A Comprehensive Database Support for Time Series
Libera Università di Bolzano
Oracle Fellowship Recipient
Oracle Principal Investigator
Kenny Gross, Architect
Matthias Brantner, Senior Director
Zhen Hua Liu
An efficient management and processing of time series data is extremely important, and its importance will continue to grow rapidly. Time series data is the most important class of data to capture the dynamics of the world. The amount of such data (deriving usually from sensors) is rapidly growing in almost all application areas, e.g., meteorology, financial world, and IoT. While sensor data typically represents regular time series with values at regular time intervals, there exists a wide range of ‘event’ data that can be considered as irregular time series, e.g., log files. In event data, the measurements follow a temporal sequence but not necessarily at regular time intervals.
There have been intensive research activities on time series data in the past decade. However, they have almost always been done outside (relational) database systems. A wide range of techniques for processing time series data have been developed (e.g., MSET/SPRT, ARP, iSAX), as well as ad-hoc systems optimized for time series data (e.g., Prometheus, OpenTSDB, HBase). Similarly, array databases provide a data model that natively supports the efficient storage and processing of multidimensional time series (e.g, SciDB, Rasdaman, EXTASCID). Despite these intensive research activities, there exist no serious attempts to integrate the processing of time series data into (relational) database systems. How to seamlessly integrate time series in RDBMSs is therefore less clear.
Processing time series data is a very complex process, starting from data ingestion followed by transformation, analysis/projection and notification to the user providing‘actionable’ information. Each step in this process might involve complex operations and mathematics, which are often based on similarity rather than equality. Past research concentrated on specific operations and individual steps, delivering highly efficient and specialized solutions, based on assumptions about the data that are not always met in real applications. For instance, data originating from sensors are often incomplete and noisy and need to be cleaned before more advanced analysis can be applied. Supporting the entire life cycle is challenging as each step is highly complex and poses specific problems.
Each phase of processing time series data poses a number of challenges. As time series data are frequently coming from sensors, they might be incomplete or recorded at different granularity levels or with disparate, and in some cases with time-varying, sampling intervals. A pre-processing or transformation step is usually required before more advanced operations can be applied. For instance, missing values need to be imputed as they diminish prognostic accuracy for some operations and increase the false-positives and false-negatives for anomaly detection; when multiple time series are involved, they first should be synchronized; and sensor data often require verification and the detection of anomalies. Oracle has developed some innovative preprocessing algorithms to discover, flag, and optimally correct sensor anomalies, e.g., MSET/SPRT and ARP. After the pre-processing phase, a large variety of more advanced operators are applied for a thorough analysis of data. A core operation is to compute the similarity between time series. Many different similarity measures have been investigated and should be supported among the core operations, most notably Euclidean distance and dynamic time warping distance. Other advanced queries include subsequence mining, pattern matching, motif discovery, summarizing, aggregation, abstraction and situation awareness.
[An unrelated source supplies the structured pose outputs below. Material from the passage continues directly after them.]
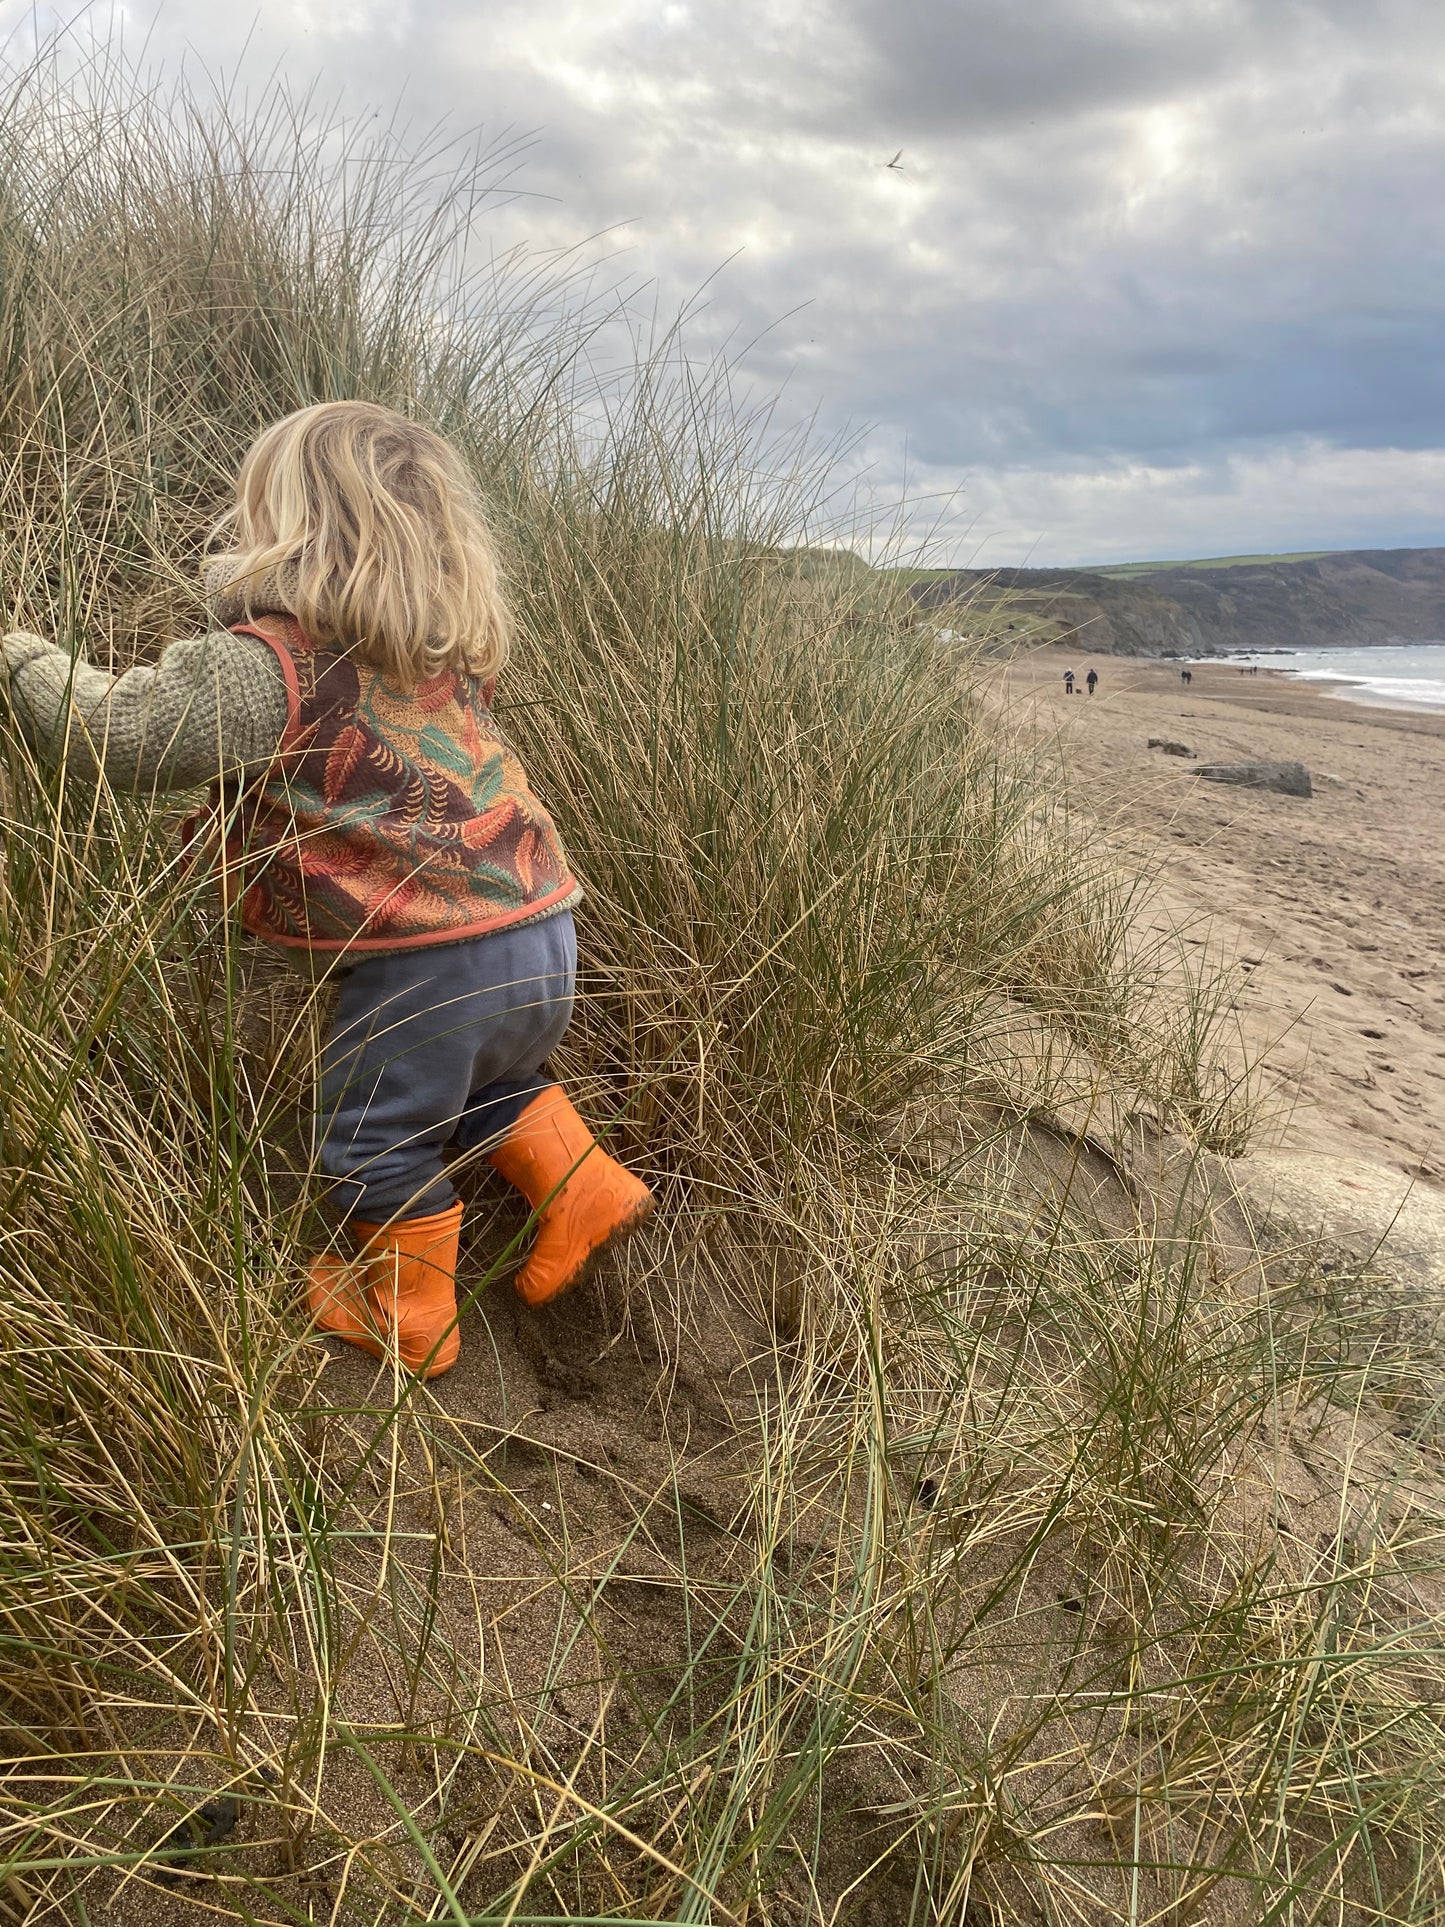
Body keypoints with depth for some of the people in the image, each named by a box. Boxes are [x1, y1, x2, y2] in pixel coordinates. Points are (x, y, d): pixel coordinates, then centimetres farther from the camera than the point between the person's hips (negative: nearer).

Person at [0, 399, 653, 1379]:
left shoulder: (265, 668, -13)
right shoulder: (450, 650, 9)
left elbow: (106, 728, -4)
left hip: (431, 961, -7)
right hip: (543, 938, 7)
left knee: (379, 1140, 18)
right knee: (489, 1080, 35)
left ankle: (404, 1314, 36)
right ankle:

Modern (relational) database systems are extremely powerful analytics engines, however they provide little support for time series data. For example, Oracle Advanced Analytics (OAA) extends SQL with R and integrates a number of advanced data analysis and data mining algorithms into SQL, e.g., classification, regression, association rules mining and clustering. The key technology for this are well optimized UDFs. Over 15 years ago, Oracle8i Time Series offered a commercial product that leveraged Oracle RDBMS to manage time series data. Due to compatibility problems with BI tools, the time series support has been superseded by SQL Analytic Functions (aka Windowing Functions). They deliver some basic concepts that are at the core of processing time series data, e.g., sliding windows. Optimized UDFs and Analytic Functions are basic building blocks for time-series solutions. A typical time-series application requires significant amount of procedural code to control the flow of processes and to manage the end to end life cycle of the processes composed of the UDFs and Analytic Functions. Despite the potential to express a wide range of time-series process flows in SQL, not much work has been done to identify the essential time-series process flows for support in a SQL framework.
In the light of the above, the overarching objective of this research project is to deeply integrate time series and database technologies. This will leverage existing technologies from both fields and advance SQL and relational database systems towards a powerful high-level shell for processing time series data in a declarative way.
The project will benefit from the experience of Oracle in areas such as high-speed data analytics and specific time series technologies as well as from the experience of the EPI in extending relational databases with temporal features. More specifically, MSET/SPRT and ARP are powerful and mature time series technologies developed at Oracle that can support several pre-processing operations. The EPIs have many years of experience in developing algorithmic solutions for temporal databases. They were the first to integrate comprehensive query support for temporal data into the kernel of a relational database system. The EPIs conducted also research on time series data, such as the imputation of missing values and similarity search.